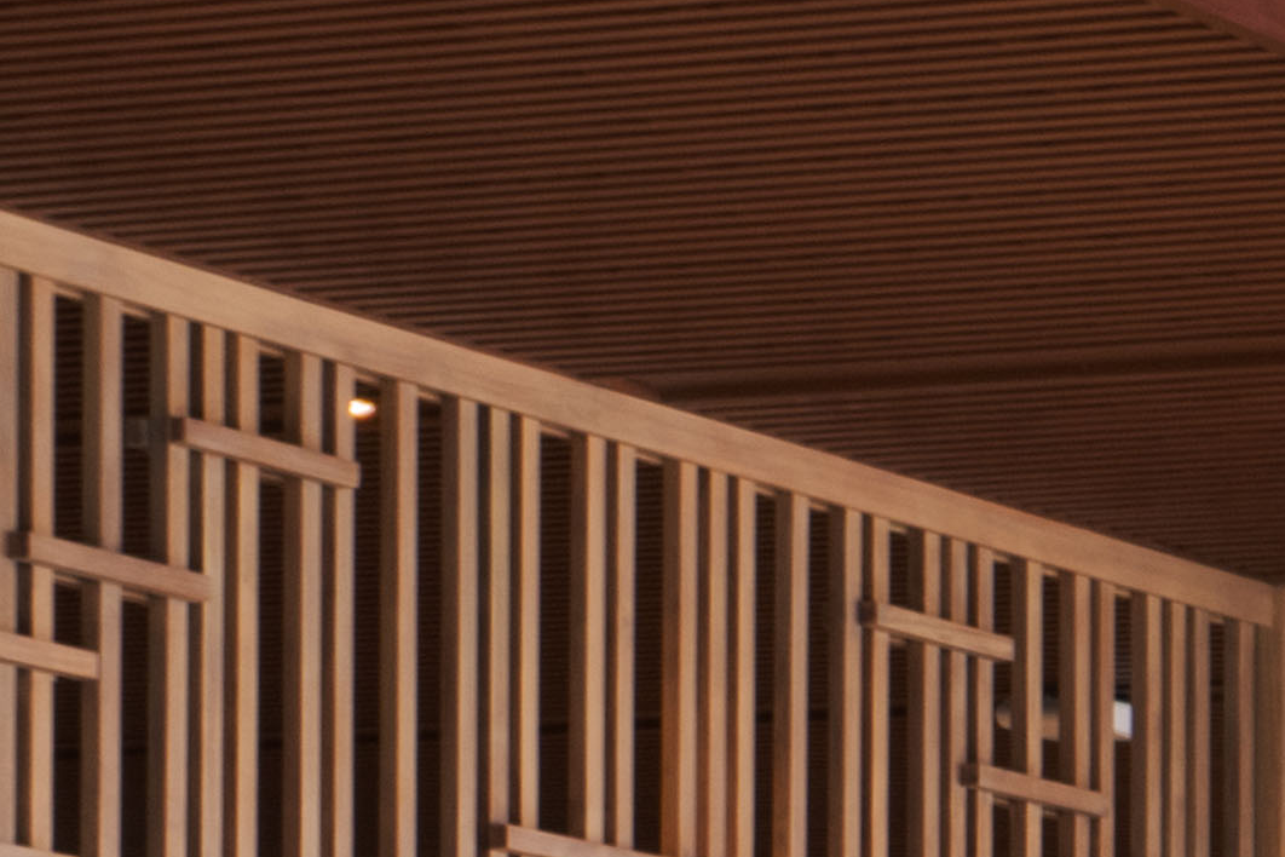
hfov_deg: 8.8
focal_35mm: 212
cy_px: 1931
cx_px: 3049
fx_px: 7560
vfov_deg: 6.2
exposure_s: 1/6
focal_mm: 25
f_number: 7.1
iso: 100
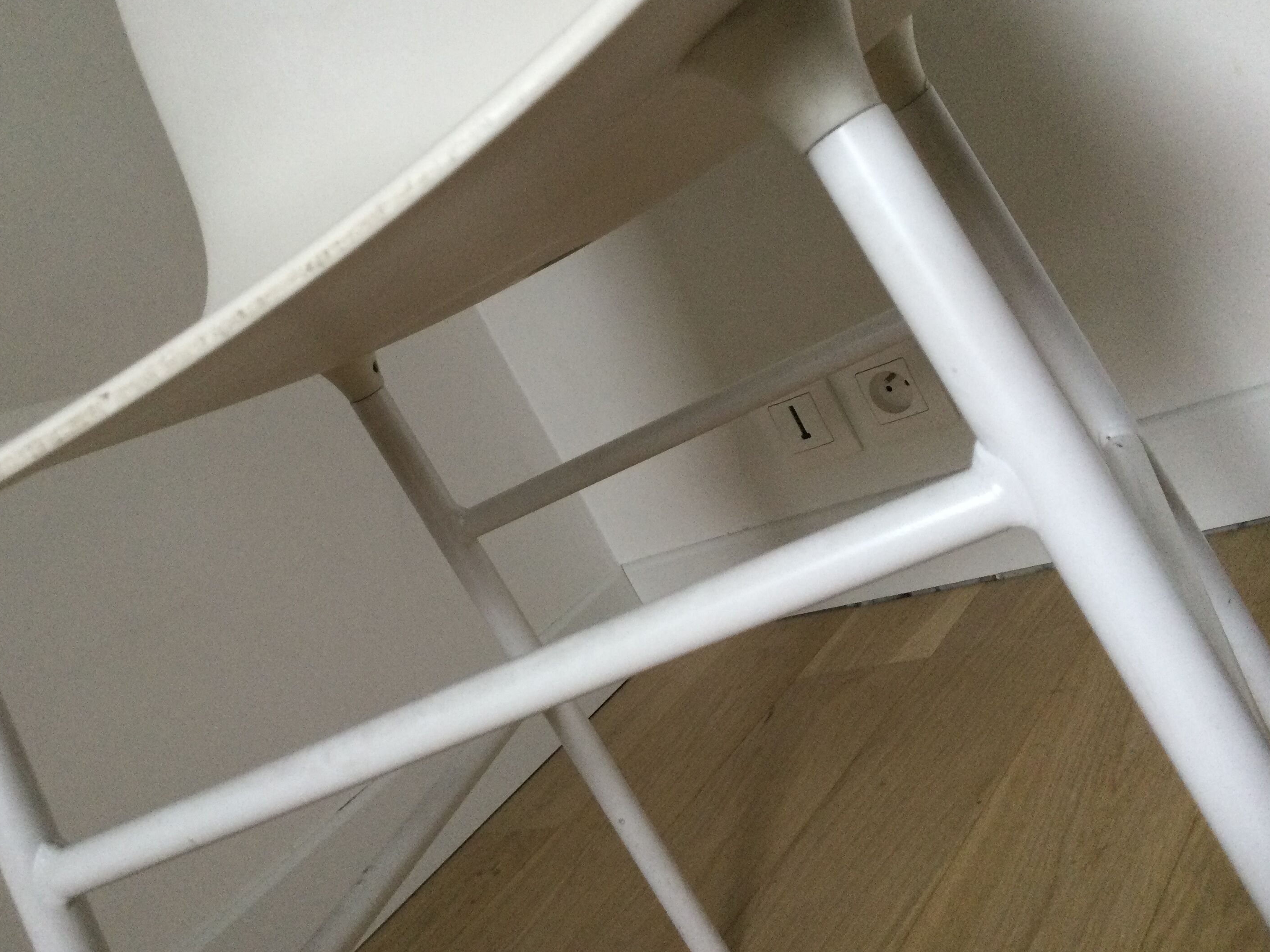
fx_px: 1321
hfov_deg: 51.3
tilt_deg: -9.0
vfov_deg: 39.7
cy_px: 468
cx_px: 588
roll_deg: +27.3
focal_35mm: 36
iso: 100
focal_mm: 3.3
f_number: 2.4
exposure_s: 1/33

* To-do item *
Return the complete material exactly as given, excluding images.

* Solved exercise *
hfov_deg: 8.8
focal_35mm: 212
cy_px: 1931
cx_px: 3049
fx_px: 7560
vfov_deg: 6.2
exposure_s: 1/6
focal_mm: 25
f_number: 7.1
iso: 100
fx_px: 1321
hfov_deg: 51.3
tilt_deg: -9.0
vfov_deg: 39.7
cy_px: 468
cx_px: 588
roll_deg: +27.3
focal_35mm: 36
iso: 100
focal_mm: 3.3
f_number: 2.4
exposure_s: 1/33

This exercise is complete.